* **Work task**
Word for word, retype the lines from the one containing "vfov_deg: 2.0" to the one containing "f_number: 1.5" below, keeping both end lines and dropping the pictures.

=== Records for the task ===

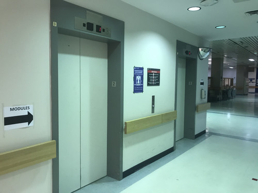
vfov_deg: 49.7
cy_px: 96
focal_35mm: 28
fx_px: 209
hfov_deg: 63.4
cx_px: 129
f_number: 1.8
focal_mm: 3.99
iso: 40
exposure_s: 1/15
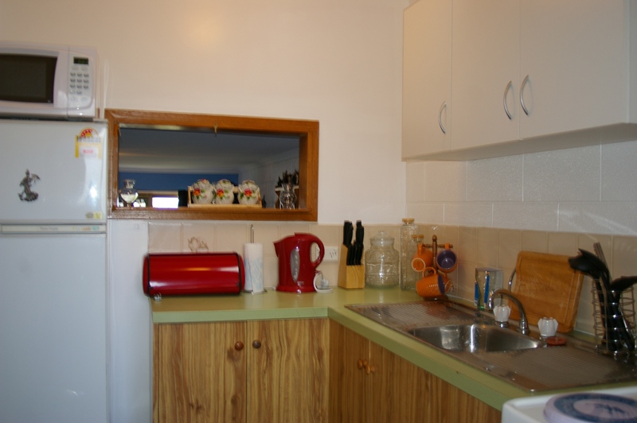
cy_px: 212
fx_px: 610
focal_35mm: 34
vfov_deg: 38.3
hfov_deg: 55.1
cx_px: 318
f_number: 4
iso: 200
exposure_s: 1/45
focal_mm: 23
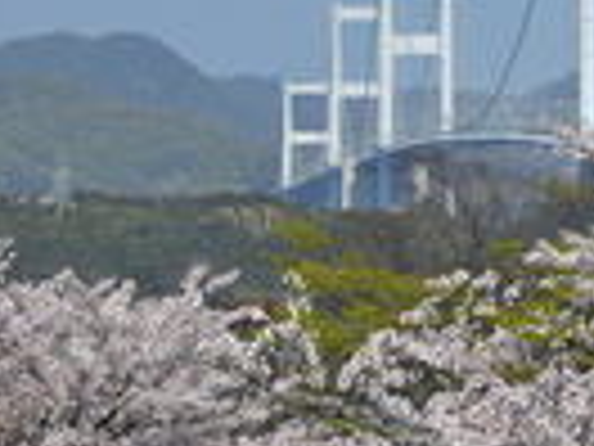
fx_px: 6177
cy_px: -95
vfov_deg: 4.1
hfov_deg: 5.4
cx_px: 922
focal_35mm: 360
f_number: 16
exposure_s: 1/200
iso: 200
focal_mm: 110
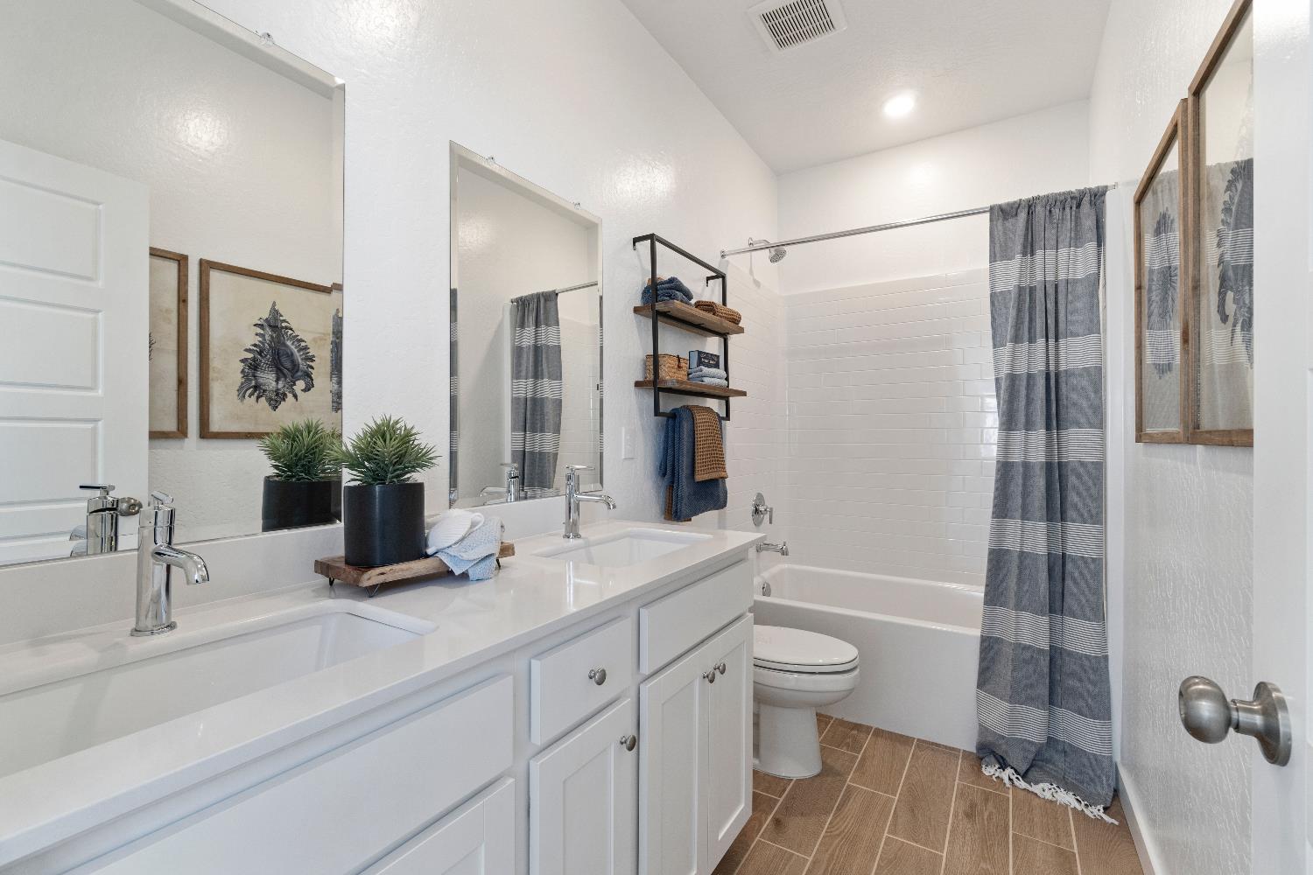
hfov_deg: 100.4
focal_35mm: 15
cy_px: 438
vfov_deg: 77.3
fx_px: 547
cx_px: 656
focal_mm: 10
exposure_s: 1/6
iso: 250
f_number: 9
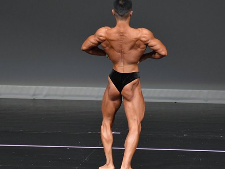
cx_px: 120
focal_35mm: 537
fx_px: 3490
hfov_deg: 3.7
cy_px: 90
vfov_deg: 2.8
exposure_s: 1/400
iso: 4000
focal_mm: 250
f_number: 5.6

===
=== Records for the task ===

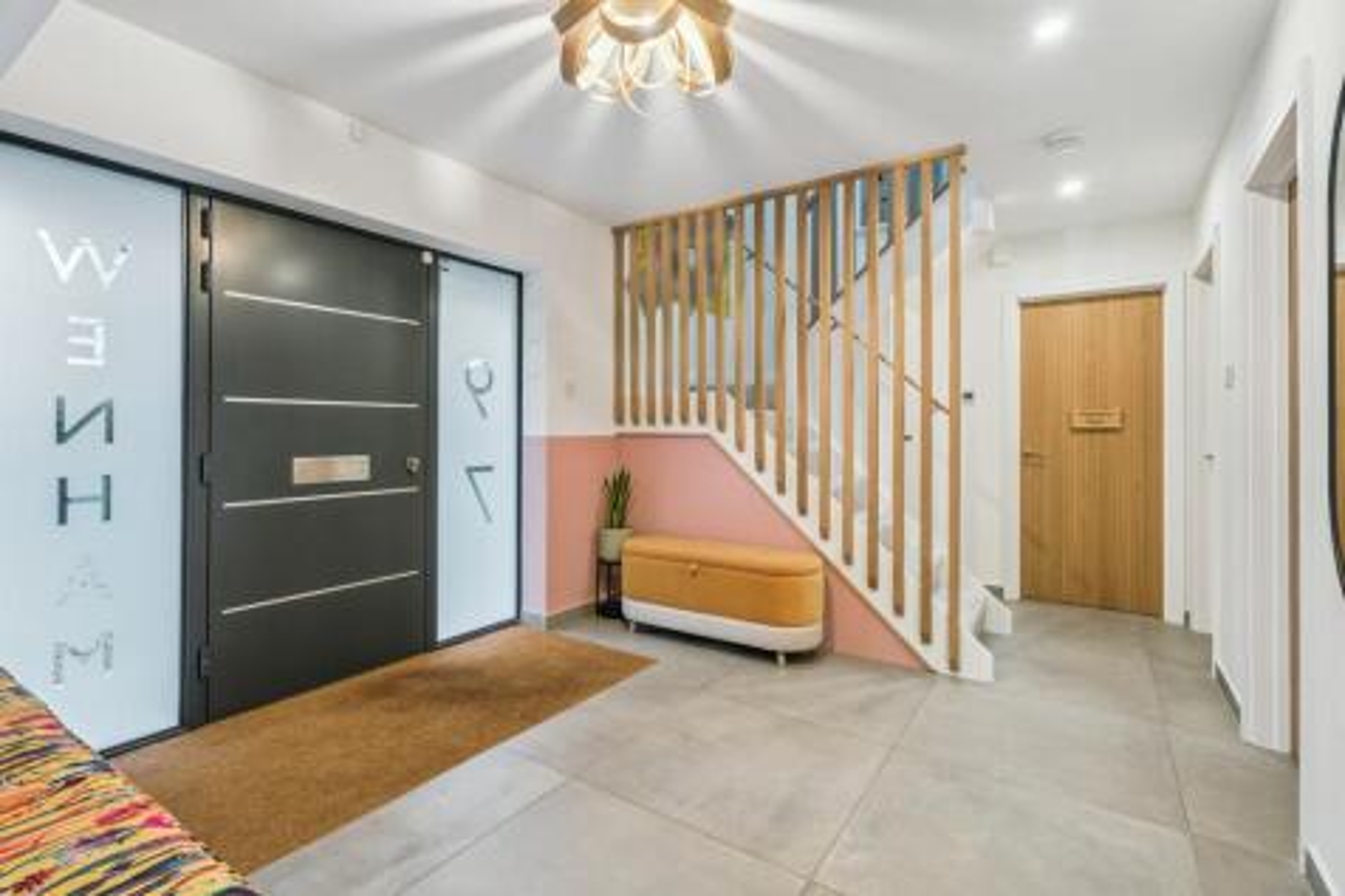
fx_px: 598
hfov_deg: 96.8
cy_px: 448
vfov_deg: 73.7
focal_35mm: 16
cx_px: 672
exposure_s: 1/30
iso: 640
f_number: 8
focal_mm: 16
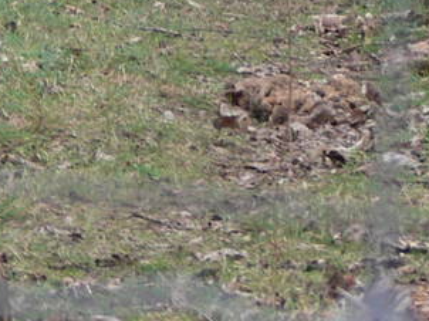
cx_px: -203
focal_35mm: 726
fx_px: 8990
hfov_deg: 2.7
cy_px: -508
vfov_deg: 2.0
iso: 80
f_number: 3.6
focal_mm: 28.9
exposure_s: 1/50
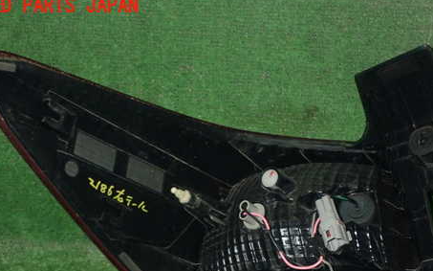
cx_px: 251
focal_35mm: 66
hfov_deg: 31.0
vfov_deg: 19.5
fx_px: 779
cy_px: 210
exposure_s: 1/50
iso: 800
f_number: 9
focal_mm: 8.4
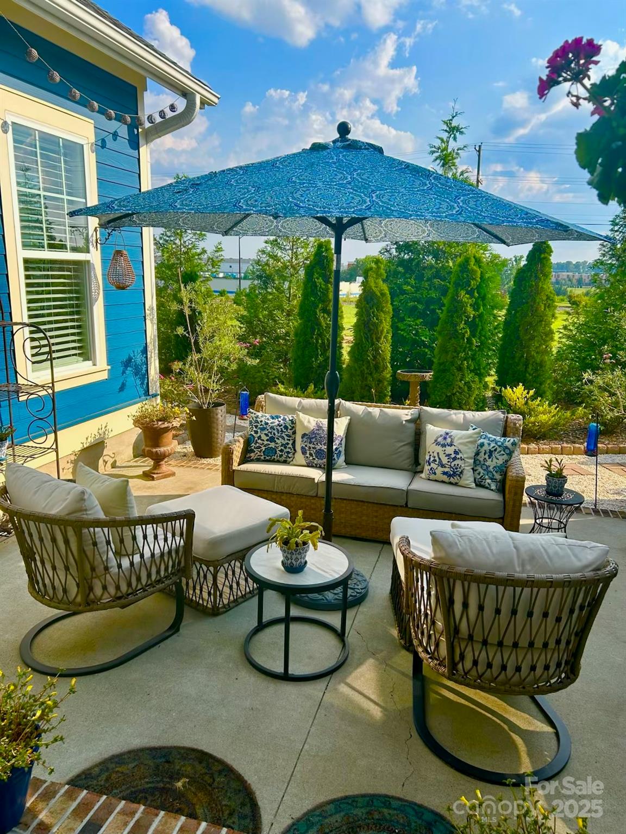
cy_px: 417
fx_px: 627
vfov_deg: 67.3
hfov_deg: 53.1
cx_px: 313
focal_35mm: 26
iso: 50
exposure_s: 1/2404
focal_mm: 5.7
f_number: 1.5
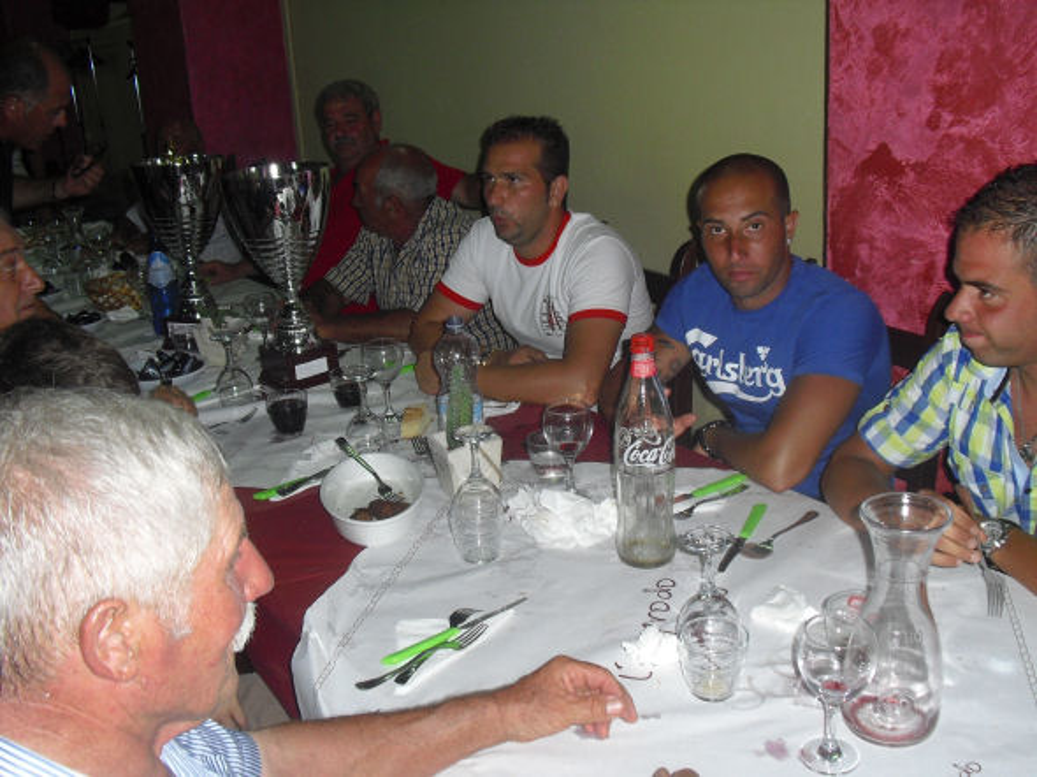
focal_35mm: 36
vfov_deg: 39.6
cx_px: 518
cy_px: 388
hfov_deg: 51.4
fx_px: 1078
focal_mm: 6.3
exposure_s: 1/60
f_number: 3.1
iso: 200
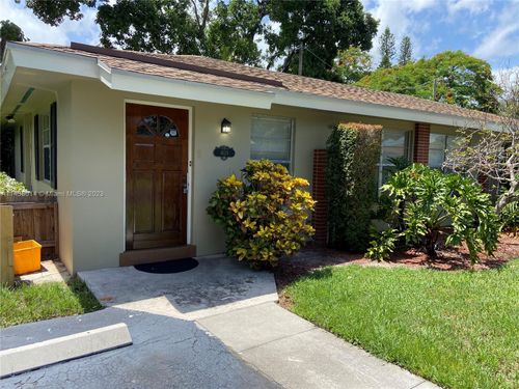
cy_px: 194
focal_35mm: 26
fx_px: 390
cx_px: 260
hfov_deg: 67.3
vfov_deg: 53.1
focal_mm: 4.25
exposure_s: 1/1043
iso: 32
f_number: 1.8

===
=== Records for the task ===

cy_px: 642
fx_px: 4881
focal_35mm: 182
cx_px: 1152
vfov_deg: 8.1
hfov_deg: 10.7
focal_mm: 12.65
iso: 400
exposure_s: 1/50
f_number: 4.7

===

* **Problem solution**
vfov_deg: 2.0
iso: 80
f_number: 3.6
focal_mm: 28.9
exposure_s: 1/50
cx_px: 251
focal_35mm: 66
hfov_deg: 31.0
vfov_deg: 19.5
fx_px: 779
cy_px: 210
exposure_s: 1/50
iso: 800
f_number: 9
focal_mm: 8.4
cy_px: 417
fx_px: 627
vfov_deg: 67.3
hfov_deg: 53.1
cx_px: 313
focal_35mm: 26
iso: 50
exposure_s: 1/2404
focal_mm: 5.7
f_number: 1.5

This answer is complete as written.